Receta 3: Albóndigas vegetales de soja
Ingredientes:
- 1 taza de soja texturizada hidratada.
- ½ taza de avena molida.
- 1 huevo o un sustituto vegetal.
- 1 diente de ajo picado.
- Perejil fresco.
- Especias al gusto.
Preparación:
Mezcla todos los ingredientes hasta formar una masa homogénea. Forma pequeñas albóndigas y hornéalas a 180 °C durante aproximadamente 20 minutos o hasta que estén doradas.
Modo de uso:
Puedes servirlas con salsa de tomate natural, arroz integral o una ensalada variada.
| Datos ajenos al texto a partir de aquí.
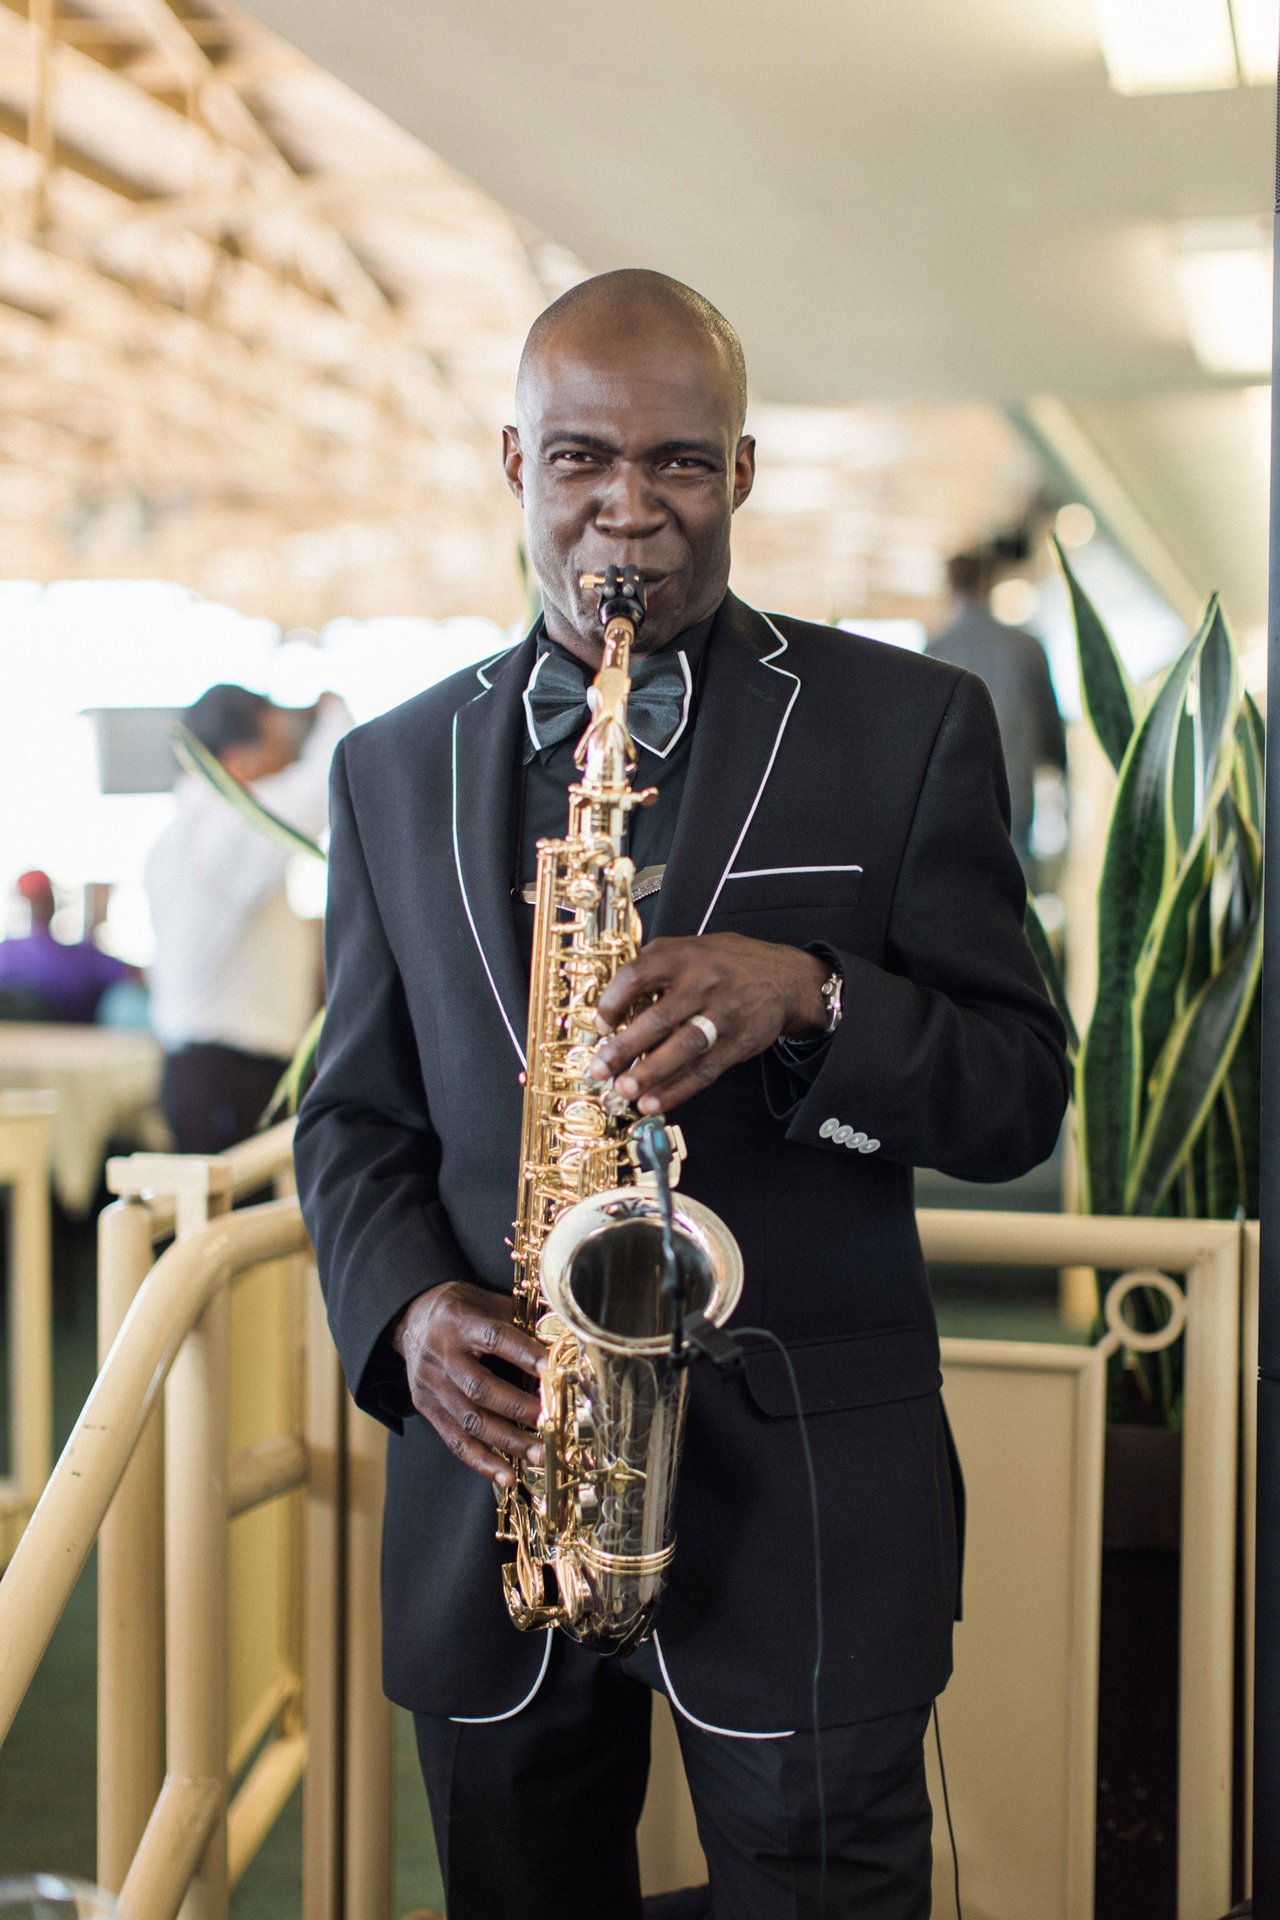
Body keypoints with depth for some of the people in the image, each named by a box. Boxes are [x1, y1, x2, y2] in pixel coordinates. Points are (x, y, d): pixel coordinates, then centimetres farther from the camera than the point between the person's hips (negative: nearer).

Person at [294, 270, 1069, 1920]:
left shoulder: (909, 727, -1)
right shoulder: (394, 767, 9)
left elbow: (1018, 1098, -2)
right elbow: (354, 1112, 11)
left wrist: (808, 997, -21)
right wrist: (405, 1309, -9)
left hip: (805, 1500, -3)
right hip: (494, 1470, 3)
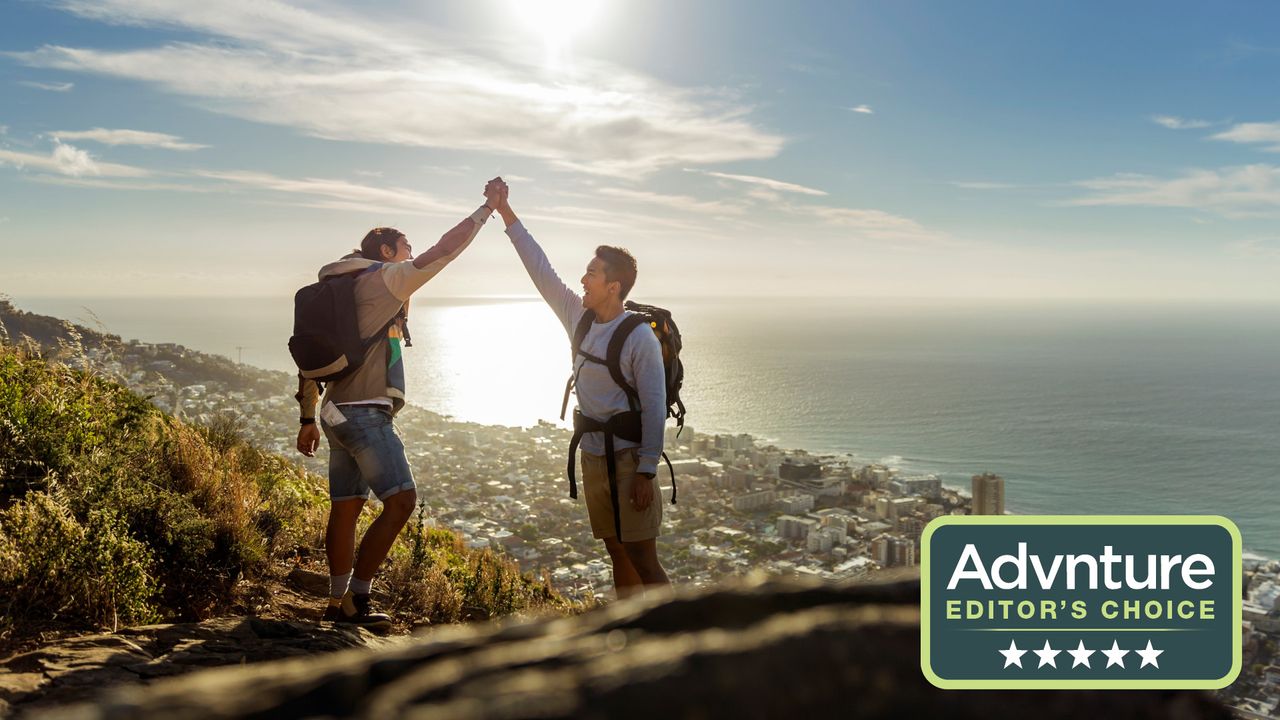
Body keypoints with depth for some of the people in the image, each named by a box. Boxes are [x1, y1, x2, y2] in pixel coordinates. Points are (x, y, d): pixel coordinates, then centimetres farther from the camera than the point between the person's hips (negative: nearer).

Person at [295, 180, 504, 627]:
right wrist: (489, 207, 2)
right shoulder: (385, 279, -4)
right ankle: (355, 599, -9)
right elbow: (445, 250, -6)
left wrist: (308, 419, 21)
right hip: (365, 412, -9)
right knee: (401, 500, -10)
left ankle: (338, 602, 15)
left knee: (346, 508, 10)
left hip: (338, 412, 10)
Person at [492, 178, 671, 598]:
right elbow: (541, 271, 8)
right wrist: (506, 214, 8)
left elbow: (654, 408, -17)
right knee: (618, 555, 14)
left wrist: (646, 472, -19)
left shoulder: (640, 337, -16)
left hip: (627, 460, -7)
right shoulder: (579, 318, 4)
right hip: (592, 456, 7)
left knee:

Para obtener mejores resultados, hidrata siempre la soja texturizada en agua caliente o caldo durante el tiempo recomendado y escúrrela antes de cocinarla. Utilizar hierbas aromáticas, especias y verduras mejora considerablemente su sabor. Si estás aumentando tu consumo de proteínas para apoyar el entrenamiento, procura distribuirlas a lo largo del día y acompañarlas de ejercicio de fuerza, descanso adecuado e hidratación suficiente. Las personas con alergia a la soja deben evitar este alimento y quienes tengan dudas sobre sus necesidades nutricionales pueden consultar con un profesional de la salud o un nutricionista para recibir orientación personalizada.